At trial, Cottrell's lawyers stated that he had been diagnosed with Asperger syndrome and sought to introduce expert testimony about how the condition affected his judgment and susceptibility to influence. Judge Gary Klausner limited the extent to which Asperger-related evidence could be presented as part of the defense. Cottrell admitted being present during the incidents but denied throwing Molotov cocktails, testifying that Johnson had planned and carried out the arsons and that he had not initially understood that arson was being contemplated.
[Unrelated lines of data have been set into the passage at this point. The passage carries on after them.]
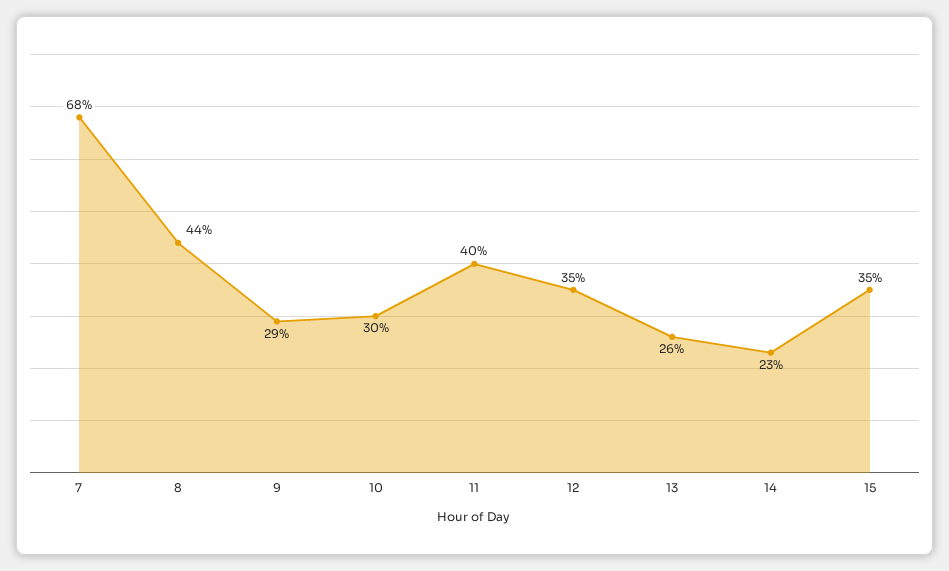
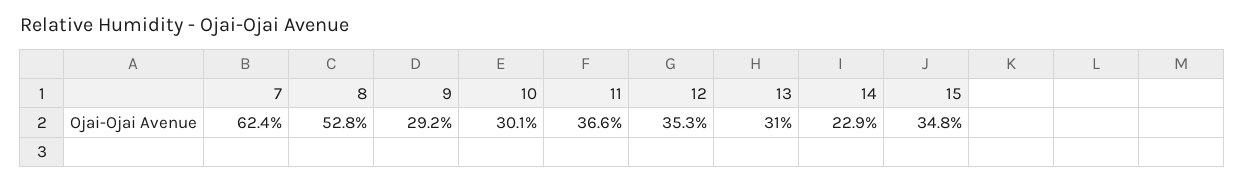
  {
-   "7": 68,
+   "7": 62.4,
-   "8": 44,
+   "8": 52.8,
    "9": 29.2,
    "10": 30.1,
-   "11": 40,
+   "11": 36.6,
    "12": 35.3,
-   "13": 26,
+   "13": 31,
    "14": 22.9,
    "15": 34.8
  }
An informal network of Cottrell supporters formed, led by the Earth Liberation Front Prisoner's Network and a "Free Billy Cottrell" organization. Supporters portrayed him as a highly gifted but socially isolated student who had been drawn into actions planned by others and then prosecuted as a principal actor. After Cottrell publicly identified Johnson as the mastermind, some activists in the radical environmental movement withdrew their backing, criticizing his cooperation with authorities and issuing statements distancing themselves from the campaign on his behalf.

==Appeal==

On 8 September 2009, Cottrell's convictions and sentences for arson were overturned by the 9th U.S. Circuit Court of Appeals. However, the conspiracy conviction and sentence were affirmed. The omission of Cottrell's diagnosis of Asperger syndrome during his 2004 trial played a key role in the decision.

==Imprisonment==

An article in the LA Weekly reported that Billy was being mistreated by prison guards who have labeled him a "terrorist". According to the article, he was not permitted to study physics or Mandarin Chinese, was not permitted to teach the other prisoners calculus, and had had his books and papers removed without being given a reason.
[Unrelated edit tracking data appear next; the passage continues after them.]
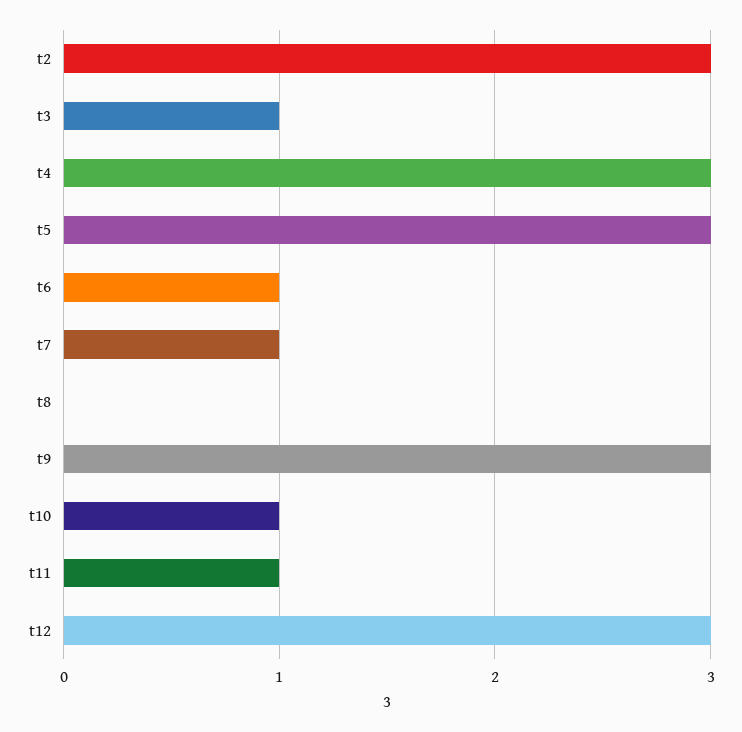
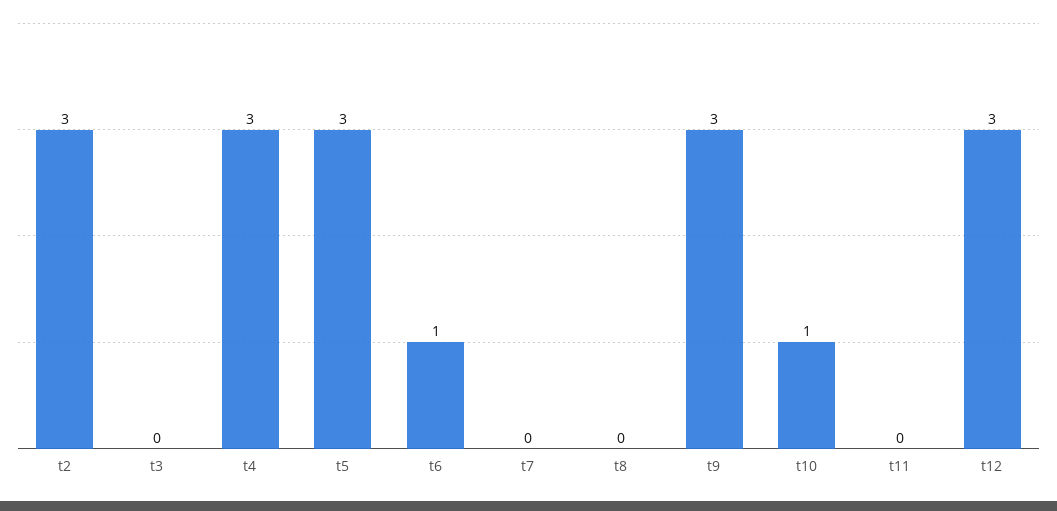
  {
    "t2": 3,
-   "t3": 1,
+   "t3": 0,
    "t4": 3,
    "t5": 3,
    "t6": 1,
-   "t7": 1,
+   "t7": 0,
    "t8": 0,
    "t9": 3,
    "t10": 1,
-   "t11": 1,
+   "t11": 0,
    "t12": 3
  }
A letter in Cottrell's defense, signed by Stephen Hawking and other prominent scientists, was distributed to prison authorities and the U.S. 9th Circuit Court of Appeals at Cottrell's October 18, 2006 hearing. He was then transferred into another federal prison with less violent prisoners. Cottrell was then able to study subjects that he was denied at the last prison and no longer had a roommate.

==Later life==

Cottrell was released on August 16, 2011. After his release from prison he completed his Ph.D. in theoretical and mathematical physics at the University of Wisconsin-Madison and postdoctorate research at the University of Amsterdam and Stanford University.

==Documentary film==

A documentary film on Cottrell, titled Standard Deviation, was written and directed by David Randag and Chris Brannan in 2008. In 2009, it won the Emmy for best student documentary at the Academy of Television Arts & Sciences Foundation's 30th College Television Awards.